Description of the task
From the first line to the last, repeat the records exactly and skip the pictures.

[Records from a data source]
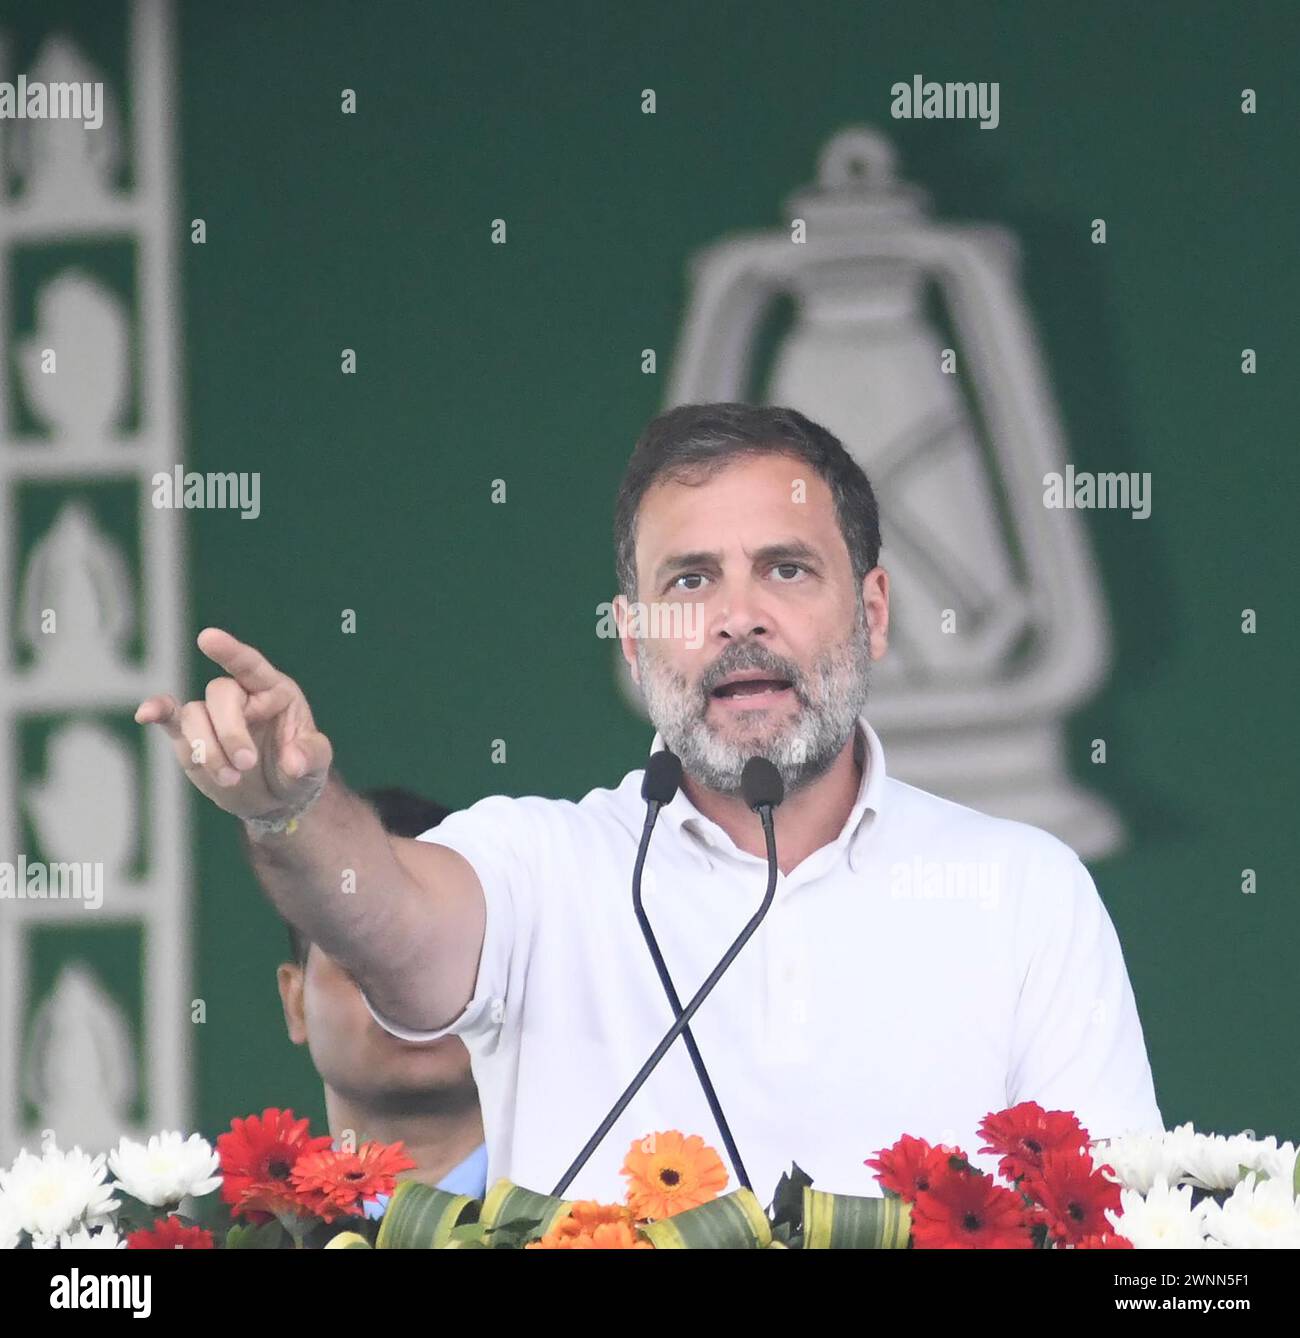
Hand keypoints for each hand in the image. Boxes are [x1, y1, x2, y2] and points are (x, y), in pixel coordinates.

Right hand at [135, 627, 333, 819]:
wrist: (274, 797)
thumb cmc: (298, 770)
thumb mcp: (316, 764)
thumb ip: (309, 757)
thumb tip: (293, 762)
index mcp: (274, 691)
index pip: (250, 665)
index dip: (230, 652)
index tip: (207, 638)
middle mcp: (241, 695)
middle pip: (221, 695)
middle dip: (230, 732)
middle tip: (246, 764)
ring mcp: (212, 714)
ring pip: (195, 715)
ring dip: (208, 749)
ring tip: (231, 779)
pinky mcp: (189, 736)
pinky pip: (171, 717)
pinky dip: (157, 712)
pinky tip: (145, 714)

Written answer
Hand keypoints for each hand in the image. Boxes are [x1, y1, x2, y2] and points are (x, y), in pixel coordinates.

Right hand at [135, 627, 333, 819]:
wrist: (274, 797)
thumb cmc: (298, 770)
thumb mcp: (316, 764)
thumb ip: (309, 757)
thumb tip: (293, 762)
index mcp: (274, 691)
index pip: (250, 665)
index dip: (230, 652)
index tip: (207, 638)
middle mcp: (241, 695)
middle pip: (221, 695)
middle dip: (230, 732)
middle tip: (246, 764)
ring mcp: (212, 714)
ring pip: (195, 715)
ring dip: (208, 749)
ring tip: (231, 779)
pinky mcp: (189, 736)
pinky pip: (171, 717)
pinky dip: (157, 712)
pinky tip: (145, 714)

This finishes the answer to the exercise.